▶ [Task to carry out]: Reproduce verbatim the lines running from the line containing "What do you want me to address you?" through the line containing "- What should I call you?", both endpoints included.

▶ [Supplied data]:
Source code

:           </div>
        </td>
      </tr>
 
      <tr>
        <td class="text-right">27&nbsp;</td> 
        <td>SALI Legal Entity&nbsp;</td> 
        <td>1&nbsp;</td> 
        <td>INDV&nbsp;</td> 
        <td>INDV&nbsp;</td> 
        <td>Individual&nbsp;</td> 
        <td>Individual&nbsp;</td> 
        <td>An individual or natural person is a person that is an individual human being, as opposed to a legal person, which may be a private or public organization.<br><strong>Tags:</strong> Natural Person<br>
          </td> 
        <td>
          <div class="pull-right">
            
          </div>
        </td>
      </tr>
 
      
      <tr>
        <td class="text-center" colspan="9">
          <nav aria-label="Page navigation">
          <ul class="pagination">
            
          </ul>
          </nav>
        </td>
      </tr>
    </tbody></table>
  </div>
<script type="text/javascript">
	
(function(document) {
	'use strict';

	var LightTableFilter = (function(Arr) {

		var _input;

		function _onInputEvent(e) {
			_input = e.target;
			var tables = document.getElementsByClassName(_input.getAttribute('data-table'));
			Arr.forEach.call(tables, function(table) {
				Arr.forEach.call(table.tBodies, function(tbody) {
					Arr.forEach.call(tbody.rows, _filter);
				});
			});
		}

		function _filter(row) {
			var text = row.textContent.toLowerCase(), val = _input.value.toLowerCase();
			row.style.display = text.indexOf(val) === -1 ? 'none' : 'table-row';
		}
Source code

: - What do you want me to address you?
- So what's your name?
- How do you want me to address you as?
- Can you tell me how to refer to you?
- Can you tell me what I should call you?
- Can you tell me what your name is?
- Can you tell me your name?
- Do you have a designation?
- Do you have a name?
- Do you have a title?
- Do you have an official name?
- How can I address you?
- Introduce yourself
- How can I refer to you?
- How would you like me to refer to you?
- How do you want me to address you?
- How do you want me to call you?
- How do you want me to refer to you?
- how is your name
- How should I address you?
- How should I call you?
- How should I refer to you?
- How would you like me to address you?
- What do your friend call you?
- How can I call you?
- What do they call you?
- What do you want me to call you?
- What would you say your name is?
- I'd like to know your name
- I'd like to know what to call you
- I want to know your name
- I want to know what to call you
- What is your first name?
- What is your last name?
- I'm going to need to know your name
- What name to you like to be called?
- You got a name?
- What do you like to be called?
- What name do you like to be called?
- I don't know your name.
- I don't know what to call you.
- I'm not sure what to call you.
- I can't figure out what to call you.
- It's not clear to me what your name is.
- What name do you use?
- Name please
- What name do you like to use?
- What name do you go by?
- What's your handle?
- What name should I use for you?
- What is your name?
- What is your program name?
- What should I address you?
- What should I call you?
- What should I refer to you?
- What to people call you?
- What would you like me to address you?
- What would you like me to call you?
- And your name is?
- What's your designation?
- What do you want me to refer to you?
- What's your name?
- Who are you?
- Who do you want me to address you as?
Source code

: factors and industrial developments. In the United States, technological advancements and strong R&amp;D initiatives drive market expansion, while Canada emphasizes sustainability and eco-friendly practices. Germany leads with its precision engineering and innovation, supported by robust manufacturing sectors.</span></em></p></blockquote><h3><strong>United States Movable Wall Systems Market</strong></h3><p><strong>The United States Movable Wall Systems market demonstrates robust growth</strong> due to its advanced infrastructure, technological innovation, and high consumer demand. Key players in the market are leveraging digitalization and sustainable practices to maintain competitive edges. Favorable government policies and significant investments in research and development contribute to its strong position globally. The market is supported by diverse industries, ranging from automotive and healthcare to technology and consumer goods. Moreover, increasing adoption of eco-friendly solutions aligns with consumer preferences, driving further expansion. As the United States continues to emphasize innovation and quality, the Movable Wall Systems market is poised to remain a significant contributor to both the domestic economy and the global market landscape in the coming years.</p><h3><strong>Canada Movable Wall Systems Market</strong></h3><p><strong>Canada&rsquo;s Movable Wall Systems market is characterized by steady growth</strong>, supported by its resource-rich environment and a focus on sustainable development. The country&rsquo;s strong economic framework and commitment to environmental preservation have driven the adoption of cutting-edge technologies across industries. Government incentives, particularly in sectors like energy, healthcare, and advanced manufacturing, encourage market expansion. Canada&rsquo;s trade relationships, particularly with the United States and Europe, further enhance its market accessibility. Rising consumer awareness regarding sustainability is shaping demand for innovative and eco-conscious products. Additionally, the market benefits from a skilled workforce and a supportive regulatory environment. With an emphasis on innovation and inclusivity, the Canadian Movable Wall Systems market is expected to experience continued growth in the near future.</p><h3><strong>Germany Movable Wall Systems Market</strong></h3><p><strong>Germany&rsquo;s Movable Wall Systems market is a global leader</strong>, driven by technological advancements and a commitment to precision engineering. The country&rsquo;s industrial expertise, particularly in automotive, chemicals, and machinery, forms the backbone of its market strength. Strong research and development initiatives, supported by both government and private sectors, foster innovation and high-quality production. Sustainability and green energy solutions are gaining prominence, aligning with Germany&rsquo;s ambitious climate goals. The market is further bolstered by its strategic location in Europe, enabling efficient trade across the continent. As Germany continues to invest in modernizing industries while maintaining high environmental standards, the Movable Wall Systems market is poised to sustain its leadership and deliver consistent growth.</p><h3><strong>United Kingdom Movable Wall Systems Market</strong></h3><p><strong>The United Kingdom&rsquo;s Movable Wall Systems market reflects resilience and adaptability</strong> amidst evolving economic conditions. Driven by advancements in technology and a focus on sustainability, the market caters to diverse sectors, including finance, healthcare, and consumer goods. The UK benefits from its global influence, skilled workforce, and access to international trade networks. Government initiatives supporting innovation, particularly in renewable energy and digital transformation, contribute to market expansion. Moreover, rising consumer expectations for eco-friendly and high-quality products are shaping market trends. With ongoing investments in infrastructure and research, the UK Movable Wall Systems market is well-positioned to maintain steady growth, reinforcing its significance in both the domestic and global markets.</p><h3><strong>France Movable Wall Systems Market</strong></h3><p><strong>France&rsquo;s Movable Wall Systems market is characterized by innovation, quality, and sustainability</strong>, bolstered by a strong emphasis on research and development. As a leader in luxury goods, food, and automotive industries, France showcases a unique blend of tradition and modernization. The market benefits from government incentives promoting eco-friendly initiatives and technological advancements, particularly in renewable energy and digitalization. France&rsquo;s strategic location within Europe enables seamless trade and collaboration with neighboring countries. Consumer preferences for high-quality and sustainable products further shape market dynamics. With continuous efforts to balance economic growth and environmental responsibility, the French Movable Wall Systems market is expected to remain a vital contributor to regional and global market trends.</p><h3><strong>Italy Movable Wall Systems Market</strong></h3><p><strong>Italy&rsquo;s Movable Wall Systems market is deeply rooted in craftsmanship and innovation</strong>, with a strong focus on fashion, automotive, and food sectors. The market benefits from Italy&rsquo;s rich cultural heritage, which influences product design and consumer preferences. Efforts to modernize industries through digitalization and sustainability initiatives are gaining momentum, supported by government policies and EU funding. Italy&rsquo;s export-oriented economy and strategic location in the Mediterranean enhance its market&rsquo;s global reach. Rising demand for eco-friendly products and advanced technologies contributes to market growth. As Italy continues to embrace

▶ [Response box]:
: - What do you want me to address you?
- So what's your name?
- How do you want me to address you as?
- Can you tell me how to refer to you?
- Can you tell me what I should call you?
- Can you tell me what your name is?
- Can you tell me your name?
- Do you have a designation?
- Do you have a name?
- Do you have a title?
- Do you have an official name?
- How can I address you?
- Introduce yourself
- How can I refer to you?
- How would you like me to refer to you?
- How do you want me to address you?
- How do you want me to call you?
- How do you want me to refer to you?
- how is your name
- How should I address you?
- How should I call you?
- How should I refer to you?
- How would you like me to address you?
- What do your friend call you?
- How can I call you?
- What do they call you?
- What do you want me to call you?
- What would you say your name is?
- I'd like to know your name
- I'd like to know what to call you
- I want to know your name
- I want to know what to call you
- What is your first name?
- What is your last name?
- I'm going to need to know your name
- What name to you like to be called?
- You got a name?
- What do you like to be called?
- What name do you like to be called?
- I don't know your name.
- I don't know what to call you.
- I'm not sure what to call you.
- I can't figure out what to call you.
- It's not clear to me what your name is.
- What name do you use?
- Name please
- What name do you like to use?
- What name do you go by?
- What's your handle?
- What name should I use for you?
- What is your name?
- What is your program name?
- What should I address you?
- What should I call you?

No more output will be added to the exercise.